Perhaps what I found most interesting this time is that his patients are impressed with his EHR use. One patient expressed enthusiasm on her visit to Dr. Schierman since implementation began and noted that her kids’ pediatrician is now using a similar system. None of Dr. Schierman’s patients begrudged him for needing to work with the computer as well as interacting with them—they seem to understand the value of having the EHR, and they

When Dr. Schierman stepped out of the room to get something, one patient—a retired carpenter—queried me about what I did. I vaguely described the PCHIT project and he quickly and excitedly asked me, “Am I going to be able to access my health information online?”

For others, it clearly would be important to do more than just put personal health information like lab data online—it’s not that they wouldn’t want access to it, but just that they would want it to be connected to something that explained it to them. Dr. Schierman asked if one patient if she wanted a copy of her labs. At first, she wasn’t sure because, “I wouldn’t know what they mean if you didn’t go over them with you.” Dr. Schierman printed out the labs and went over them with her thoroughly, categorizing and explaining each set of them, which she clearly appreciated. She then took the printed copy home with her.

Perhaps the most frustrating piece of the EHR implementation has been with the e-prescribing module, which has been shut down for now. A lot of the prescriptions weren’t getting to the pharmacies, which resulted in the doctors’ office being inundated with phone calls from patients. They intend to try again in the summer, when the volume of prescriptions isn’t so high. However, Dr. Schierman continues to use his computer to transmit a fax prescription to each patient’s preferred pharmacy—something that still really impresses his patients.

That provides real value to them because it increases their convenience (“You mean that the prescriptions will be there when I go to pick them up at my regular pharmacy?”).

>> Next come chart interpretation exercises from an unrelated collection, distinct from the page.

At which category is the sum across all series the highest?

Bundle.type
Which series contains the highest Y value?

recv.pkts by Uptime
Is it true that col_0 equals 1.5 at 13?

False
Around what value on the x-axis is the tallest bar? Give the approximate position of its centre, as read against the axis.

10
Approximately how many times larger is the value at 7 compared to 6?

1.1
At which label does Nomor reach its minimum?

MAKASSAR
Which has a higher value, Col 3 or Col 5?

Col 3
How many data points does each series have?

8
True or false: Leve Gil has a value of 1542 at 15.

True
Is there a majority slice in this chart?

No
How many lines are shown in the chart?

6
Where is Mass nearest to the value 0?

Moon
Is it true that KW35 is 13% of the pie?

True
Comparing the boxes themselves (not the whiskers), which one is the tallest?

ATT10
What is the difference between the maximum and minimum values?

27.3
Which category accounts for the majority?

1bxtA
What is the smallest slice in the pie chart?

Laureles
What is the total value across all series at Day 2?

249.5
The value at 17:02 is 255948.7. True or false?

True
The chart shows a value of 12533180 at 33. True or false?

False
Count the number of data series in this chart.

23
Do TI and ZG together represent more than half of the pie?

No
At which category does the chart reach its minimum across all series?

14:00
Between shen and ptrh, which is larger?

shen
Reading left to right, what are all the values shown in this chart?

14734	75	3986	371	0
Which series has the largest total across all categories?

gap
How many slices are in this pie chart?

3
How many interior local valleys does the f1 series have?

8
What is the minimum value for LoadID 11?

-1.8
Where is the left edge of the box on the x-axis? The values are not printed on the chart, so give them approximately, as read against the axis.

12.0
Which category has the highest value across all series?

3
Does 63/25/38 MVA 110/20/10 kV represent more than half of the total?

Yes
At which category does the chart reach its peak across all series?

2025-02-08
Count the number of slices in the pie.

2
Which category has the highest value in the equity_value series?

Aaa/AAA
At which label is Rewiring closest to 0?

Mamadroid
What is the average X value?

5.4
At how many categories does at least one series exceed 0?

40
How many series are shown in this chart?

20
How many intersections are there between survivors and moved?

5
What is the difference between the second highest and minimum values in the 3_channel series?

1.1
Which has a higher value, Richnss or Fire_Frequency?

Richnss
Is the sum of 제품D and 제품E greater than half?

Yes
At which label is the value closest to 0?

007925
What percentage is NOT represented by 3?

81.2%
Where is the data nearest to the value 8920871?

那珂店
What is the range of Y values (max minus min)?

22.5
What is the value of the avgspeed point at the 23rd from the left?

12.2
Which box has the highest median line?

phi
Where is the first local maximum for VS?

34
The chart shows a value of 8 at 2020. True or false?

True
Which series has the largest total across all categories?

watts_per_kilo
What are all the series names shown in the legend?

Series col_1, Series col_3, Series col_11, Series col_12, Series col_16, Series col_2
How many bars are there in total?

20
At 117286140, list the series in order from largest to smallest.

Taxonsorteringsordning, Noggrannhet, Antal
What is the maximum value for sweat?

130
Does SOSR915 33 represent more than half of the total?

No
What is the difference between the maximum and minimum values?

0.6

Perhaps more importantly, they get a sense that Dr. Schierman is a progressive doctor—working hard to make his practice as efficient and modern as possible.

Dr. Schierman is mostly pleased with how the transition is going, but he did say, “There are so many moving parts… It’s hard to make sure everything is on track.” Unlike larger practices that may—for example—have a training budget, Dr. Schierman and his office staff have “learn as we go, just testing out things and seeing what works.” But clearly he is well on his way, and his patients are very appreciative of the progress.